L'ente regolatorio americano ha dato il via libera all'utilizzo di amifampridina per trattare la sindrome miastenica di Lambert-Eaton in pazienti di età compresa tra 6 e 17 anni

Fda

La Food and drug administration (Fda) ha approvato amifampridina per il trattamento della sindrome miastenica di Lambert-Eaton (Lems) in pazienti di età compresa tra 6 e 17 anni. Si tratta del primo trattamento specifico per pazienti pediatrici con Lems approvato dalla Fda.

Cos’è la Lems

La Lems è una malattia rara autoimmune che colpisce la giunzione neuromuscolare e interrompe la capacità delle cellule nervose di inviare segnali a quelle muscolari. La malattia causa debolezza e altri sintomi. La Lems può essere associata ad altre malattie autoimmuni, ma più comunemente si verifica in pazienti con cancro come quello al polmone a piccole cellule. Qui il suo esordio precede o coincide con la diagnosi. La Lems può verificarsi a qualsiasi età e la prevalenza complessiva è stimata in tre individui per milione in tutto il mondo.

L’utilizzo del medicinale

L’uso del medicinale nei pazienti di età compresa tra 6 e 17 anni è supportato da evidenze provenienti da studi e dati di farmacocinetica relativi ai pazienti adulti, modellizzazione farmacocinetica e simulazione per identificare il regime posologico nei pazienti pediatrici e dati di sicurezza.

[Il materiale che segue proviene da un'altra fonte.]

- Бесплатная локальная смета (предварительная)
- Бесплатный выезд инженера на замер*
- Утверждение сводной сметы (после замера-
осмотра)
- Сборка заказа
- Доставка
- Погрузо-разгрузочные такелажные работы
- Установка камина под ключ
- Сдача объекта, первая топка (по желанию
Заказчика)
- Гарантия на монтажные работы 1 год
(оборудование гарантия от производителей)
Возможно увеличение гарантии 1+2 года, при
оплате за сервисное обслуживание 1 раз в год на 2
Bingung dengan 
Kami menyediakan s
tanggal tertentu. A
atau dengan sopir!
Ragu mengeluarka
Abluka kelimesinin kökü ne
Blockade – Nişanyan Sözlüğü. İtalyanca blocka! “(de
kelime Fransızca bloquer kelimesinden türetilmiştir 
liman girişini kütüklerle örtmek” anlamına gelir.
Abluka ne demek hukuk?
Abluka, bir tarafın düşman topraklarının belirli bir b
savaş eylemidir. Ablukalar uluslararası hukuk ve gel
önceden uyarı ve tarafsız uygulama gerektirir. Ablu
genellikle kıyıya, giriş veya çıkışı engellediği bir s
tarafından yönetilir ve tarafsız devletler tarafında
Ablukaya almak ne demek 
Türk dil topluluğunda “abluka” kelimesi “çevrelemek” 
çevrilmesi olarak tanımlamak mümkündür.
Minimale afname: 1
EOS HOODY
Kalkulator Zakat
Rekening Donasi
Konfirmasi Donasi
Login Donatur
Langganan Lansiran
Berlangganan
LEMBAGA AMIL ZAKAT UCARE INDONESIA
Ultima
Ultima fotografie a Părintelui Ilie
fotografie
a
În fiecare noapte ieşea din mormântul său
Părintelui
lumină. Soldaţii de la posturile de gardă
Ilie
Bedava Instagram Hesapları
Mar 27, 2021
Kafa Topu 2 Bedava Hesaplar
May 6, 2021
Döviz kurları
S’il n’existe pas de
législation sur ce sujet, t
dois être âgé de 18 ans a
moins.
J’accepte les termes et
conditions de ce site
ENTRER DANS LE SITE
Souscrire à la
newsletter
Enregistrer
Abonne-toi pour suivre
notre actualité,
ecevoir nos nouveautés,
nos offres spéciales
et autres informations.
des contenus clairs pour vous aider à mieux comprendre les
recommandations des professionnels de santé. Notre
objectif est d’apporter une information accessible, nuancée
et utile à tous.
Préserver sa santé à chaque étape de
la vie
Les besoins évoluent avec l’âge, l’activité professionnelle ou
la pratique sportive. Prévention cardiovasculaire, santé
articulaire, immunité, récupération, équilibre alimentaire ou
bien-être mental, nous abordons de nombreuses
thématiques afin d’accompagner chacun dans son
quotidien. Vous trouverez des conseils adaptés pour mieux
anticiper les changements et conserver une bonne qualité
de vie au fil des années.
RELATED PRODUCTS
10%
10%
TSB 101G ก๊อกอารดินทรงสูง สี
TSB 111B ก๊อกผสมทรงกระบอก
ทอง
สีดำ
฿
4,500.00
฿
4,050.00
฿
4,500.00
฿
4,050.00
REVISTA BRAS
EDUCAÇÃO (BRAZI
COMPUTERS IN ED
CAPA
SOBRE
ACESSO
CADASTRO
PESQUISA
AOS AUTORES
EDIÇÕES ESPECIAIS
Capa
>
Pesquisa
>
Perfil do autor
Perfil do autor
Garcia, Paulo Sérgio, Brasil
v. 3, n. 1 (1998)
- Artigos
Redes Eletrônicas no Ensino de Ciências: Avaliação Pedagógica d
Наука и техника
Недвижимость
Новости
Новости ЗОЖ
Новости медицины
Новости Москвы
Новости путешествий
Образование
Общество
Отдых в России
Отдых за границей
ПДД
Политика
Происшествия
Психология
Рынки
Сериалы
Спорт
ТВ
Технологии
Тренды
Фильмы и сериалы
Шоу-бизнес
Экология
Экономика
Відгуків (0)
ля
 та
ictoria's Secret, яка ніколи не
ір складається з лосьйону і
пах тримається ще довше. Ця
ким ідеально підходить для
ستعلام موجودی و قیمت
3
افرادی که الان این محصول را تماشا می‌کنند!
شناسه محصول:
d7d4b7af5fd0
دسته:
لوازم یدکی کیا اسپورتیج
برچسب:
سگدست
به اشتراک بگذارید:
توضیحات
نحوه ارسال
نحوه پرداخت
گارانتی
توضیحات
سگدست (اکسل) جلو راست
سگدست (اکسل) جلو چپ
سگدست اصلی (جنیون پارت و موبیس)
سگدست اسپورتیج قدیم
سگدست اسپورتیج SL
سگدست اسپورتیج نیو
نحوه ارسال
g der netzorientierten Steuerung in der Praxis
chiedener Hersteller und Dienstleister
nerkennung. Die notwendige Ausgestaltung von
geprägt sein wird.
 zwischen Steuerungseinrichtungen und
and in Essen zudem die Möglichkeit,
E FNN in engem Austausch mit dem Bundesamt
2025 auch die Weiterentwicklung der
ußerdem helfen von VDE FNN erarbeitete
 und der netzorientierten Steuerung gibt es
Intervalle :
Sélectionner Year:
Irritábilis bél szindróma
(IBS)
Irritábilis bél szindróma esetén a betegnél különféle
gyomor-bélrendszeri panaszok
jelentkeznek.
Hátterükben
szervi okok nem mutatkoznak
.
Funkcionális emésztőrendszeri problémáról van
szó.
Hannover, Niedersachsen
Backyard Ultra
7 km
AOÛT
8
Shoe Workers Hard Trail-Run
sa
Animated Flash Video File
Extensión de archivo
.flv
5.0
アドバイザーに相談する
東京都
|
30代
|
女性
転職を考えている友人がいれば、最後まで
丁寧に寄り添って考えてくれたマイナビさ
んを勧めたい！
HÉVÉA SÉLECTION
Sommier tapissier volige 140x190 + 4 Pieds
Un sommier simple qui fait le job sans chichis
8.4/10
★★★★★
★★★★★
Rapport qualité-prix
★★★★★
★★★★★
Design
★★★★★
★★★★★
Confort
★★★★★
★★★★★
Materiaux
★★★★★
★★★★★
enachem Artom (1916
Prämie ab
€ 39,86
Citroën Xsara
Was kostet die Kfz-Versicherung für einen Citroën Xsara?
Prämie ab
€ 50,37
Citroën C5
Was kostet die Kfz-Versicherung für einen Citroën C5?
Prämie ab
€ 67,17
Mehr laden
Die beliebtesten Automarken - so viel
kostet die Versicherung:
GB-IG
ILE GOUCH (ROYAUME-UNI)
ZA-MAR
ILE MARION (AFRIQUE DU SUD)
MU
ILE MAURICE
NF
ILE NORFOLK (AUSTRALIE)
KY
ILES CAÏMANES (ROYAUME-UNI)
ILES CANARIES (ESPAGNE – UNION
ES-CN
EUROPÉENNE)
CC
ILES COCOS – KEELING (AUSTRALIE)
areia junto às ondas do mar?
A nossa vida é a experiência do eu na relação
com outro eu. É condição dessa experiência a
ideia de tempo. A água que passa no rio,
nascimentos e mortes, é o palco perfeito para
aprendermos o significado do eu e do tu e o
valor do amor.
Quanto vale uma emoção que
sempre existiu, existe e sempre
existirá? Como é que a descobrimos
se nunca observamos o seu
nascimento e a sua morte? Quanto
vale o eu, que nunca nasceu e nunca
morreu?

L’efficacia di amifampridina per il trattamento della Lems è stabilita da uno studio randomizzato, in doppio cieco, controllato con placebo su 32 pazienti che assumevano il medicinale da almeno tre mesi prima di essere arruolati nello studio.

Lo studio ha confrontato i pazienti che hanno proseguito ad assumere il farmaco con quelli passati al placebo. L’efficacia è misurata attraverso un test per valutare il tempo impiegato dal paziente per alzarsi da una sedia, camminare per tre metri e tornare alla sedia, per tre giri consecutivi senza pausa. I pazienti che hanno continuato con amifampridina hanno sperimentato meno danni rispetto a quelli trattati con placebo. L’efficacia è stata misurata anche con una scala di  autovalutazione della debolezza. Dai risultati è emerso un maggiore indebolimento percepito nei pazienti passati al placebo.

Gli effetti indesiderati

Tra gli effetti indesiderati più comuni, riscontrati sia nei pazienti adulti che pediatrici, sono risultati sensazione di bruciore o parestesia, dolore addominale, indigestione, vertigini e nausea. Gli effetti indesiderati riportati nei pazienti pediatrici sono risultati simili a quelli osservati nei pazienti adulti.